Story 10
Tabula Rasa Eraser

The ‘Tabula Rasa Eraser’ is a conceptual piece by Spatial Anatomy that seeks to epitomise the condition of Singapore as a reccuring blank slate that forms the raison d’etre of the nation’s existence. This complex and contentious condition assumes the form of an unassuming eraser so commonplace, just like condition itself.
The notion of ‘tabula rasa’, which is a latin term that translates literally to a ‘scraped tablet’, has been referenced in many contexts across the ages from epistemology to psychology. Here, tabula rasa refers to a landform whose psychogeography is constantly cleared and overwritten/rewritten to receive new plans and agendas, such that it ultimately retains no memory of its past selves to result in a net ‘clean’ slate. The tabula rasa of the shoreline is merely an instance of a phenomenon that plays out at a national scale.

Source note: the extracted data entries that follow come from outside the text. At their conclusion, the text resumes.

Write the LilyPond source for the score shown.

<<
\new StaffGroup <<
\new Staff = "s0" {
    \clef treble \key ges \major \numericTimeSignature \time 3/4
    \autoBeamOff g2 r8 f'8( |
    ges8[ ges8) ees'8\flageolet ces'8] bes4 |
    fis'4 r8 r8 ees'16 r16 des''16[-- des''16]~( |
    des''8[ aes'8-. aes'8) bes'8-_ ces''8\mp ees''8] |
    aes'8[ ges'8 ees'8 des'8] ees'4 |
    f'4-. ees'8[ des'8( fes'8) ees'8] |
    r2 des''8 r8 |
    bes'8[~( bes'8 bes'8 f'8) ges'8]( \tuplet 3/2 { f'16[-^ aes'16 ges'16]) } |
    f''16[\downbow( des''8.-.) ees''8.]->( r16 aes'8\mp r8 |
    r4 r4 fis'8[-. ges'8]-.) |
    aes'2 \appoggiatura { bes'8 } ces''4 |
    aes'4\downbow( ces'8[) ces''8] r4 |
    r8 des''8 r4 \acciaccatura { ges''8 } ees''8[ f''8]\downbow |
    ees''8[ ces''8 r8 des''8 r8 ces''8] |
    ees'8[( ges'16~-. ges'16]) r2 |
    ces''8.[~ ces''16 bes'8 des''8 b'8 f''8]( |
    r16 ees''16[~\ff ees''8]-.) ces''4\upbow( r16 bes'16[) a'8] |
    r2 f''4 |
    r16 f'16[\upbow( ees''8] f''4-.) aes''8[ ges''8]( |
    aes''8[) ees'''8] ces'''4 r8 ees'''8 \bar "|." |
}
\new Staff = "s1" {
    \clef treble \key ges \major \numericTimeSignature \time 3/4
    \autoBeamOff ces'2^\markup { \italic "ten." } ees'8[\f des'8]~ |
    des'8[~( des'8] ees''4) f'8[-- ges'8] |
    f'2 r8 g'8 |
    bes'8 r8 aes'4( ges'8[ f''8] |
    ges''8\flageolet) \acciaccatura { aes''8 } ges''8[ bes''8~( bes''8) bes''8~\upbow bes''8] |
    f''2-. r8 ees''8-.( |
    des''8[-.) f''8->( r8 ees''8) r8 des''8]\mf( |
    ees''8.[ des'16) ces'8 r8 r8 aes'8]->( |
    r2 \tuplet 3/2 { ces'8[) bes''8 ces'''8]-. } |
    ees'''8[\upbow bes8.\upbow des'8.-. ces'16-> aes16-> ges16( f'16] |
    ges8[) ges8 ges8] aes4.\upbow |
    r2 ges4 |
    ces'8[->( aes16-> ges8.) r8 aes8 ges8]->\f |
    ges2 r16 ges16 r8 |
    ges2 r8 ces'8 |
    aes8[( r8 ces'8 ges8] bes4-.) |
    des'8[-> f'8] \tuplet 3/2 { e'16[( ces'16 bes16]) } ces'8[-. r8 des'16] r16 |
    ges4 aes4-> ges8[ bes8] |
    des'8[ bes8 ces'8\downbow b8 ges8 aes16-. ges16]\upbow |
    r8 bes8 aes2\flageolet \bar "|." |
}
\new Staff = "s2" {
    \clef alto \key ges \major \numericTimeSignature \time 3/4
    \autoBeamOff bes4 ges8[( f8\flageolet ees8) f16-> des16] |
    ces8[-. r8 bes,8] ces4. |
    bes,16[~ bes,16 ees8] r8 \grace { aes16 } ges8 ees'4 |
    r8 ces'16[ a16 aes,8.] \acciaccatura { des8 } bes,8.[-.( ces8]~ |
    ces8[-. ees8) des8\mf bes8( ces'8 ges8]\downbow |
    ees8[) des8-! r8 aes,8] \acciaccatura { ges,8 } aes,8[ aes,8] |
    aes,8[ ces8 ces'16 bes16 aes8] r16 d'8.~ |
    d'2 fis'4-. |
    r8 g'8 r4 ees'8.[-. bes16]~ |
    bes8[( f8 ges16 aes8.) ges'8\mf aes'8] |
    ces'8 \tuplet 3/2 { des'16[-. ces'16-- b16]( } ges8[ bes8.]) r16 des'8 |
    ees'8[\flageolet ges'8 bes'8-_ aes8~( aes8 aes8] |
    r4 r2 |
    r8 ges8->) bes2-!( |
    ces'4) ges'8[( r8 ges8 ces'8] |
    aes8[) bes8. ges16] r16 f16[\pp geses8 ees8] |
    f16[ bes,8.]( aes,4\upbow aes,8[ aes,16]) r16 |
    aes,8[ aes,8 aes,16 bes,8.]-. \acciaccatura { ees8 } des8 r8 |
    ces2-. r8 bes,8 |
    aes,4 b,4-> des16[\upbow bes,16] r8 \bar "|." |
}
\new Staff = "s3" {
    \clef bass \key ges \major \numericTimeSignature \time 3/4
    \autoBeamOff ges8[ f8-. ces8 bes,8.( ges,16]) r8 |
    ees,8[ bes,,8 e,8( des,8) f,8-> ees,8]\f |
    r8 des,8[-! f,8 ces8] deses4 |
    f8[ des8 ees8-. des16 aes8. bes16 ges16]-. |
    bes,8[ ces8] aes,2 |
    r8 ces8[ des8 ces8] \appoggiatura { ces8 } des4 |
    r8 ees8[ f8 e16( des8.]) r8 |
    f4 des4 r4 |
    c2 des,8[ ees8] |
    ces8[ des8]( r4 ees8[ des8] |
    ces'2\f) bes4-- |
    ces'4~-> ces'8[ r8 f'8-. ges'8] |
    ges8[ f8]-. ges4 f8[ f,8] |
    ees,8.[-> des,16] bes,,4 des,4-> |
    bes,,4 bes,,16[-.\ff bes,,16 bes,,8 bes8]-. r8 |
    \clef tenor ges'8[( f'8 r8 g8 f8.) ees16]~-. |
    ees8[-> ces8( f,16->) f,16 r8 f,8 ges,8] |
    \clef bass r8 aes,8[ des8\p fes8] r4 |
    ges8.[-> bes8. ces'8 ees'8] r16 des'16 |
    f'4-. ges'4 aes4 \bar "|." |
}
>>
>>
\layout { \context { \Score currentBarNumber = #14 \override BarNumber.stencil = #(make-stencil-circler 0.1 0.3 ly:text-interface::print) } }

The ‘tabula rasa eraser’ then embodies the act of ‘reseting’ the landform to the state of tabula rasa, and raises many uncomfortable questions - Who should have the authority to use the Eraser? What should be erased? What should be kept? These questions have no decisive answers and only yield more questions, all of which will continue to confront us as we grapple with its implications. Meanwhile, the Tabula Rasa eraser erases away, reminding us of all that we must forget in order to move ahead.